(Extracted text begins)
Tuning Job execution#
Jobs with time consuming calculations require to properly configure the environment and the resources used to execute them. This section focuses on which options can be tuned and the ways available in jobflow-remote to change them.
Tuning options#
Worker#
A worker is a computational unit that will actually execute the function inside a Job. The list of workers is given in the Workers project configuration.
Workers are set by the name used to define them in the project and a worker should always be defined for each Job when adding a Flow to the database.
Note
A single worker should not necessarily be identified with a computation
resource as a whole. Different workers referring to the same for example
to the same HPC center, but with different configurations can be created.
The Runner
will still open a single connection if the host is the same.
Execution configuration#
An execution configuration, represented as an ExecutionConfig
object in
the code, contains information to run additional commands before and after
the execution of a Job.
These can be typically used to define the modules to load on an HPC center,
specific python environment to load or setting the PATH
for some executable
needed by the Job.
They can be usually given as a string referring to the setting defined in the
project configuration file, or as an instance of ExecutionConfig
.
Resources#
If the worker executing the Job runs under the control of a queueing system (e.g. SLURM, PBS), it is also important to specify which resources need to be allocated when running a Job.
Since the all the operations involving the queueing system are handled with
qtoolkit, jobflow-remote
supports the same functionalities. In particular it is either possible to
pass a dictionary containing the keywords specific to the selected queuing system
or to pass an instance of a QResources
, a generic object defining resources
for standard use cases. These will be used to fill in a template and generate
a suitable submission script.
How to tune#
Different ways of setting the worker, execution configuration and resources for each Job are available. A combination of them can be used to ease the configuration for all the Jobs.
Note
If not defined otherwise, Jobs generated dynamically will inherit the configuration of the Job that generated them.
Submission#
The first entry point to customize the execution of the Jobs in a Flow
is to use the arguments in the submit_flow
function.
resource = {"nodes": 1, "ntasks": 4, "partition": "batch"}
submit_flow(
flow, worker="local_shell", exec_config="somecode_v.x.y", resources=resources
)
This will set the passed values for all the Jobs for which have not been set in the Job previously.
Warning
Once the flow has been submitted to the database, any further change to the
Flow
object will not be taken into account.
JobConfig#
Each jobflow’s Job has a JobConfig
attribute. This can be used to store
a manager_config
dictionary with configuration specific to that Job.
(Extracted text ends)
### Exercises to complete
1. According to the page on tuning Job execution, what configuration do Jobs generated dynamically inherit when nothing else is defined?
2. For each statement, say whether it agrees with the page on tuning Job execution, and quote the words that decide it.
(a) The Runner opens a separate connection for each worker even when the host is the same.
(b) Changes made to the Flow object after it has been submitted to the database are not taken into account.
(c) jobflow-remote handles operations involving the queueing system with its own code rather than through another package.
3. Write what comes next in the page on tuning Job execution, picking up after its final sentence.
The listing after this point is unrelated to the page on tuning Job execution.
(Provided material begins)
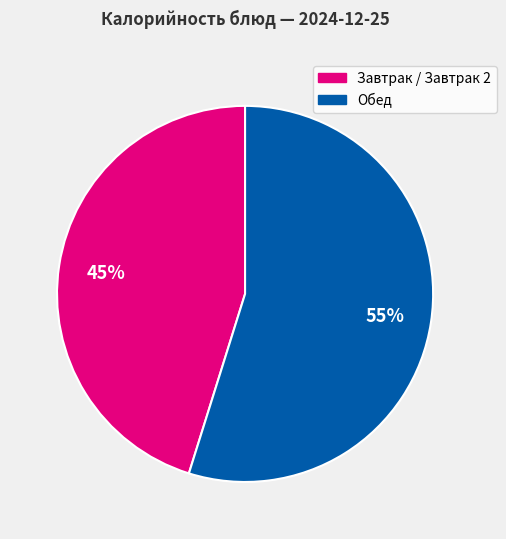

To the nearest percent, what is the average slice percentage?

50%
(Provided material ends)
### Answers by item
1. They inherit the configuration of the Job that generated them.

2.
(a) No: "will still open a single connection if the host is the same."
(b) Yes: "Once the flow has been submitted to the database, any further change to the Flow object will not be taken into account."
(c) No: "operations involving the queueing system are handled with qtoolkit"

3.
This can be done with the set_run_config
function, that targets Jobs
based on their name or on the callable they are wrapping. Consider the
following example
from jobflow_remote.utils.examples import add, value
from jobflow_remote import submit_flow, set_run_config
from jobflow import Flow
job1 = value(5)
job2 = add(job1.output, 2)
flow = Flow([job1, job2])
flow = set_run_config(
flow, name_filter="add", worker="secondw", exec_config="anotherconfig"
)
resource = {"nodes": 1, "ntasks": 4, "partition": "batch"}
submit_flow(flow, worker="firstw", exec_config="somecode_v.x.y", resources=resources)
After being submitted to the database the value
Job will be executed
on the firstw
worker, while the add
Job will be executed on the
secondw
worker. On the other hand, since resources
is not set
explicitly when set_run_config
is called the same resource
dictionary
is applied to all the Jobs in the Flow.
Note
If the values in a Job should not be overridden by those passed in
submit_flow
, but no specific value is required, empty objects
need to be passed. An empty dict
or an empty QResources()
to
set an empty resources
and an empty ExecutionConfig()
to set
and empty exec_config
Warning
If set_run_config
is used to set a worker with scheduler_type: shell
always set resources
to an empty dictionary (or QResources
) as well.
Otherwise the resources
value passed to submit_flow
will be used and
it will likely be incompatible, with the shell
worker.
In addition, since set_run_config
makes use of jobflow’s update_config
method, these updates will also automatically be applied to any new Job
automatically generated in the Flow.
Warning
The name_filter
matches any name containing the string passed.
So using a name_filter=add
will match both a job named add
and one named add more
.
CLI#
After a Job has been added to the database, it is still possible to change
its settings. This can be achieved with the jf job set
CLI command.
For example running:
jf job set worker -did 8 example_worker
sets the worker for Job with DB id 8 to example_worker
. Similarly,
the jf job set resources
and jf job set exec-config
can be used
to set the values of the resources and execution configurations.
Note
In order for this to be meaningful only a subset of Jobs states are
acceptable. This commands can be applied only to Jobs in the
READY
, WAITING
, COMPLETED
, FAILED
, PAUSED
and
REMOTE_ERROR
states.